Rewrite the data from its first line through the line with "left knee: (371, 446, 12)", substituting "image coordinates" for "pixel coordinates" and keeping everything else the same. Leave the pictures out.

Data section:

--------------------------------------------------

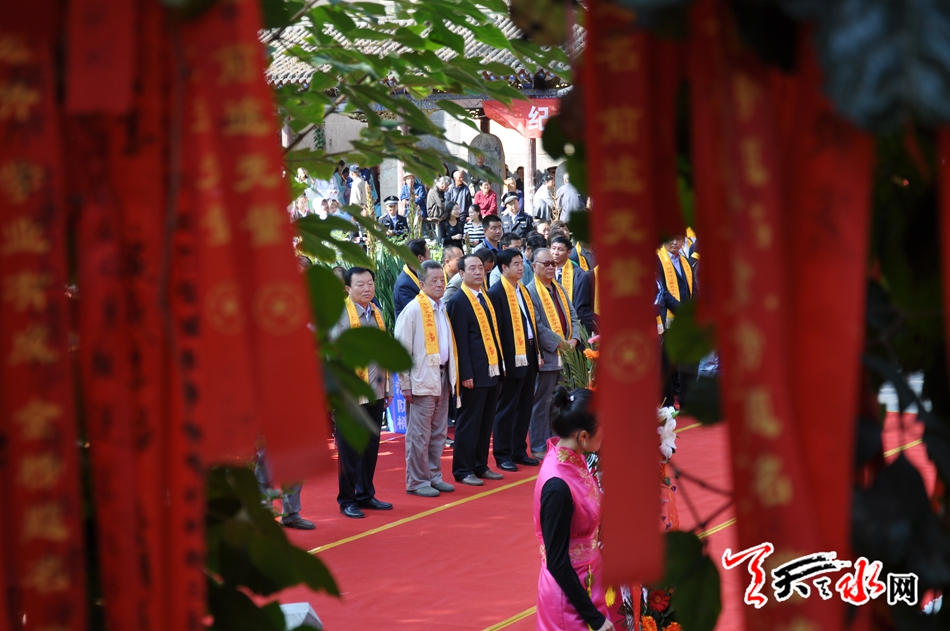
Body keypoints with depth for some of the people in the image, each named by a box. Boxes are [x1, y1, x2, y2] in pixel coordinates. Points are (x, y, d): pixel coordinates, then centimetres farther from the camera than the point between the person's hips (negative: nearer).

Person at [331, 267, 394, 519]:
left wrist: (387, 387, 16)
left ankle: (365, 494, 23)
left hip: (375, 393, 6)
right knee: (349, 449, 1)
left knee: (371, 446, 12)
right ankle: (347, 500, 10)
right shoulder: (340, 314, -10)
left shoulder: (376, 314, 12)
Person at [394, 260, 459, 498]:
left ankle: (434, 476, 21)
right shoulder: (413, 310, -10)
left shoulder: (443, 308, 12)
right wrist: (406, 385, -12)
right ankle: (417, 481, 3)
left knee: (439, 433, 12)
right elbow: (402, 350, -11)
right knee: (419, 434, -3)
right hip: (423, 379, -7)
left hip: (442, 376, 7)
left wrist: (452, 375, 12)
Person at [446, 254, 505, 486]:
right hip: (475, 374, -8)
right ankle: (463, 470, 5)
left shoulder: (486, 298, 15)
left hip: (492, 371, 8)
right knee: (469, 422, -1)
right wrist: (466, 374, -16)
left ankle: (481, 466, 20)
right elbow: (461, 341, -13)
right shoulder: (458, 302, -9)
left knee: (486, 423, 12)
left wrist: (500, 363, 12)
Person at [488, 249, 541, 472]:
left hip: (528, 358, 8)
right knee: (507, 409, 0)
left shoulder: (523, 291, 14)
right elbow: (495, 330, -14)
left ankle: (519, 451, 21)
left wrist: (537, 353, 14)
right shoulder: (496, 293, -12)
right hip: (511, 360, -8)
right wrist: (500, 361, -17)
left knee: (525, 407, 12)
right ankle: (503, 455, 8)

--------------------------------------------------

Expected output:
Body keypoints with depth for some of the people in the image, each named by a box. Boxes are [x1, y1, x2, y2] in image coordinates. Points are (x, y, d): image coordinates, then centimetres farther from the camera than the point between the person's hips (negative: nearer).

Person at [331, 267, 394, 519]:
left wrist: (387, 387, 16)
left ankle: (365, 494, 23)
left hip: (375, 393, 6)
right knee: (349, 449, 1)
left knee: (371, 446, 12)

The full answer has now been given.